I opened the door and went in. At first, my dad didn’t even seem to notice I was there. He was sitting behind a glass desk, which should have looked weird with all the old Indian rugs and dark furniture, but it didn’t. It looked cool. An Anglepoise lamp shed a circle of clear light over a sheaf of A1 – thick, heavy cartridge paper. Creamy white. He had been drawing in ink and pastels – some bright sharp colours, others paler and more muted. It was all abstract, intricate and tightly woven – one shape leading into another, an endless pattern.

Dad glanced up and I held my breath for a second: he looked just like Herod.

“Jack,” he said, “I’m glad you’re here. I need to talk to you. First of all, I owe you an apology: I shouldn’t have hit you yesterday. There’s no excuse. It was a bad night and I lost my temper.”

I shrugged. This totally wasn’t what I’d expected. “It’s OK.” What was he doing? I couldn’t take my eyes off the swirl of psychedelic colour. Before I could stop myself, forgetting I was meant to hate his guts, I said, “What are you drawing? Music or numbers?”
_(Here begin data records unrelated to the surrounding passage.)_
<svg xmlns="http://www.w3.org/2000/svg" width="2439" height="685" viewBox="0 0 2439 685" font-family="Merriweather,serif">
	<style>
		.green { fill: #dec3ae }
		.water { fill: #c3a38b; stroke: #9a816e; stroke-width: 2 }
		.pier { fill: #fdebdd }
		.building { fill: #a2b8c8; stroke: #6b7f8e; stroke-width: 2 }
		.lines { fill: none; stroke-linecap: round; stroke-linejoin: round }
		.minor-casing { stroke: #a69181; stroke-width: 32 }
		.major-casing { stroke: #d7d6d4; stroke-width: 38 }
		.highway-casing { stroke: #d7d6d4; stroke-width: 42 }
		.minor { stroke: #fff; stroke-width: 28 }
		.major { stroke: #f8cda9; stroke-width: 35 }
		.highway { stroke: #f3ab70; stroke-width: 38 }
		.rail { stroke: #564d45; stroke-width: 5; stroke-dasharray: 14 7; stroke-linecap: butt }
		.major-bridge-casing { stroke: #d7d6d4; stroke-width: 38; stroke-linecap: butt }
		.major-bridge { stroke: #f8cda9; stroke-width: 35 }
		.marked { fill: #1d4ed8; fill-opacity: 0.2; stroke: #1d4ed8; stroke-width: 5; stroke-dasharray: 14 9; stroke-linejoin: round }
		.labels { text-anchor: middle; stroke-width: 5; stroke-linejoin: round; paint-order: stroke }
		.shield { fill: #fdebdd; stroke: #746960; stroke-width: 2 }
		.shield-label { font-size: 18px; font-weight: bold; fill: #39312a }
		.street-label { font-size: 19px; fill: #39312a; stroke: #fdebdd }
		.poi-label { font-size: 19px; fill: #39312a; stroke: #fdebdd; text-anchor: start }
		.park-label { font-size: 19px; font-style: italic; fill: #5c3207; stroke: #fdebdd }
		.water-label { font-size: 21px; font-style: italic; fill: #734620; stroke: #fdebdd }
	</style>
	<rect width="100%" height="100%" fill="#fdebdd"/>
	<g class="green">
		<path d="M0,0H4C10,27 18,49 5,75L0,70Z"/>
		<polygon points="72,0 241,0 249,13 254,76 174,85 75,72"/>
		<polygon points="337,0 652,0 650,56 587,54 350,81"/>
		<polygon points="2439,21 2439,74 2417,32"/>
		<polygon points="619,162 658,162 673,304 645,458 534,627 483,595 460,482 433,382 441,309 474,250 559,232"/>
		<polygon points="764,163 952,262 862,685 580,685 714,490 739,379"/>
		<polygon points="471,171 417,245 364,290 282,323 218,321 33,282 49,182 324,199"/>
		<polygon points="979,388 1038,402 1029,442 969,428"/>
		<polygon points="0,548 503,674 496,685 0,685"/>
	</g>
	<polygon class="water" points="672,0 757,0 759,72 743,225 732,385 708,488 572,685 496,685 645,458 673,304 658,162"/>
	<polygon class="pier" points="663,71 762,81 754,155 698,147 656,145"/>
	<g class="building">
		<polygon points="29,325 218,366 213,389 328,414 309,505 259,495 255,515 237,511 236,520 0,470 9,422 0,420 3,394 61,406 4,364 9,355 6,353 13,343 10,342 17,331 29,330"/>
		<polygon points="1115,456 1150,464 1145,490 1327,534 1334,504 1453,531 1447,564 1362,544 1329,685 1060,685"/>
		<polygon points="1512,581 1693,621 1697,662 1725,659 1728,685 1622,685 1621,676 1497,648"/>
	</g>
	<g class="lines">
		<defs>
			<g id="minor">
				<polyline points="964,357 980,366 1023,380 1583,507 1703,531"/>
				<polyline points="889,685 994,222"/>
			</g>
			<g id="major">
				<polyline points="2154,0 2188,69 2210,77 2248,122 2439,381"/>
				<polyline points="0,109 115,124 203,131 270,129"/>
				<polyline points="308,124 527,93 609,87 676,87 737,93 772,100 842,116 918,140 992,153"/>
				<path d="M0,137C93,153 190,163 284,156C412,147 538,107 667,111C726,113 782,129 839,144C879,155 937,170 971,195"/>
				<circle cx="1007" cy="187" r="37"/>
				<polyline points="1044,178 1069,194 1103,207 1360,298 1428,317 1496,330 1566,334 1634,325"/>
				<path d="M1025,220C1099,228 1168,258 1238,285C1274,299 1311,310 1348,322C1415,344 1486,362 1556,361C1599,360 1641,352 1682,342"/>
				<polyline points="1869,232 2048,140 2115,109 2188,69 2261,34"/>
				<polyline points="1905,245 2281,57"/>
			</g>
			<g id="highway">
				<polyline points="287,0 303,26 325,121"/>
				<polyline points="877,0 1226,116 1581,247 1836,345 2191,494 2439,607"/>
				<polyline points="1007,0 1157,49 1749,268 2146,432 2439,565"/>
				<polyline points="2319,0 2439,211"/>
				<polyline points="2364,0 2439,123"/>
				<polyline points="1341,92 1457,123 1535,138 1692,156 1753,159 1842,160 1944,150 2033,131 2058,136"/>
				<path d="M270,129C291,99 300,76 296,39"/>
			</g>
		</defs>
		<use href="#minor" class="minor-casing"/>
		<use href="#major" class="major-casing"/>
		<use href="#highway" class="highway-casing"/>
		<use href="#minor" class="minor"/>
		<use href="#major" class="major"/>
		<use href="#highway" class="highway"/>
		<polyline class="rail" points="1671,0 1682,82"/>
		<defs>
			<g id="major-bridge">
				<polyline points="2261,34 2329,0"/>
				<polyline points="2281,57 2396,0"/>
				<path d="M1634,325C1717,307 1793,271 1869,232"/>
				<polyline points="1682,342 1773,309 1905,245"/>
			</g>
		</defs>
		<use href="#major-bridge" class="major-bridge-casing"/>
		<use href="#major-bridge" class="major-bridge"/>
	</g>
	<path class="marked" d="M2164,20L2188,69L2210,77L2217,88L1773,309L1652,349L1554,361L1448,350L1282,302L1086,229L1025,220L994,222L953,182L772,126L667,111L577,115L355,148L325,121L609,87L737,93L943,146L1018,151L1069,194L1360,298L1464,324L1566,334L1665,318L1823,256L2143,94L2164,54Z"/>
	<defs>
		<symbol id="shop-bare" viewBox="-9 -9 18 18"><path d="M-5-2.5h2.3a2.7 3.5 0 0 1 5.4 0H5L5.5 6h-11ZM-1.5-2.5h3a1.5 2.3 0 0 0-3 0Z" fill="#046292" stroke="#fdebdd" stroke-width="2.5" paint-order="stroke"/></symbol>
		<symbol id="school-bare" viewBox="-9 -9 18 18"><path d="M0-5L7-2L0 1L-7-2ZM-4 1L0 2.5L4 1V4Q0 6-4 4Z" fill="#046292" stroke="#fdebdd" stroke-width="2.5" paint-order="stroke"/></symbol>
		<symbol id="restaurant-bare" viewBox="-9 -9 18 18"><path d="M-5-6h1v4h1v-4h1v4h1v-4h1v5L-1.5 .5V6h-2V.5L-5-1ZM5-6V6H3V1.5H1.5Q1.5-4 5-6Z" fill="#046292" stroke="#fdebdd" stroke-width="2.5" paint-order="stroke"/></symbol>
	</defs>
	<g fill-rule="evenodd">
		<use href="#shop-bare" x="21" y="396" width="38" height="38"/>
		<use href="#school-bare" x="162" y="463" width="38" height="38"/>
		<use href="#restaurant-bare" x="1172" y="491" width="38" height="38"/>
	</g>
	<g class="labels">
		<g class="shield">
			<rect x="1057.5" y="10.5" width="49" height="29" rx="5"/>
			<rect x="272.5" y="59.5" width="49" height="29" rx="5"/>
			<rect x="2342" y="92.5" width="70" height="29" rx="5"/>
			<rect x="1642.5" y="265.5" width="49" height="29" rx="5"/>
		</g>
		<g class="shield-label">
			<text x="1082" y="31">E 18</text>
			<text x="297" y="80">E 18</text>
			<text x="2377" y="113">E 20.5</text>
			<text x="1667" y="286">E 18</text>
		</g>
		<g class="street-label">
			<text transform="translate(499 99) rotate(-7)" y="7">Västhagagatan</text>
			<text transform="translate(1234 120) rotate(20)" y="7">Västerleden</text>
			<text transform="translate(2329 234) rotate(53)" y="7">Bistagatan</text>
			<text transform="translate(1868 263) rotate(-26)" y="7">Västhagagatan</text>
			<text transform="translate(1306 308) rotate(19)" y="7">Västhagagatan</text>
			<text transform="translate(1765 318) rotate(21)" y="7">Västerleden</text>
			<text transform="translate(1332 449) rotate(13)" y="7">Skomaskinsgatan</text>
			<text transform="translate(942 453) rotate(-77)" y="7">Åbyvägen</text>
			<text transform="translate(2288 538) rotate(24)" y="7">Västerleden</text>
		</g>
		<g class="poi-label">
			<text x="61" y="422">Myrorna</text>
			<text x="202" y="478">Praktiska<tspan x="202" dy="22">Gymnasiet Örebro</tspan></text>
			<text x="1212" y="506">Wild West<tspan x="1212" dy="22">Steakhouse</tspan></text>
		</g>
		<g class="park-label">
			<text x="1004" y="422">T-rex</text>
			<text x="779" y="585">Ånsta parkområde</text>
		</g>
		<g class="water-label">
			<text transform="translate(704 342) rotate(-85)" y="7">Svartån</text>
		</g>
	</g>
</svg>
“So you remember that,” Dad said. “Both, actually. It’s an idea I’ve had. For musicians. You know, in a few years anyone with a decent computer will be able to have their own recording studio at home. Mixing, retracking, adjusting levels. All just by downloading the right software. You’re artistic, though – right?”

“Kind of. I’m not that good.”

“If that was your work in Caroline’s kitchen, you’re lying. Those sketches of a cat were very skilled,” Dad said, unsmiling. A barrier between us had moved away like a sliding window.

I was about to answer but the phone rang, breaking the spell. Dad picked it up immediately, frowning slightly. His eyes flickered to the window; this one faced on to the meadow. A group of copper-coloured cows meandered past. High above the trees, a single bird hovered. I was forgotten: all Dad’s attention was focused on the phone call now.

“Thanks for calling. OK. OK. I’d be grateful if you could do that, yes.” He put the phone down, scribbled something on his paper, and sat looking out of the window for a moment. I couldn’t read the expression on his face at all. He turned towards me but it was as if I wasn’t even in the room; he didn’t see me, just leaned forwards, elbows on the desk, resting his head in his hands a moment.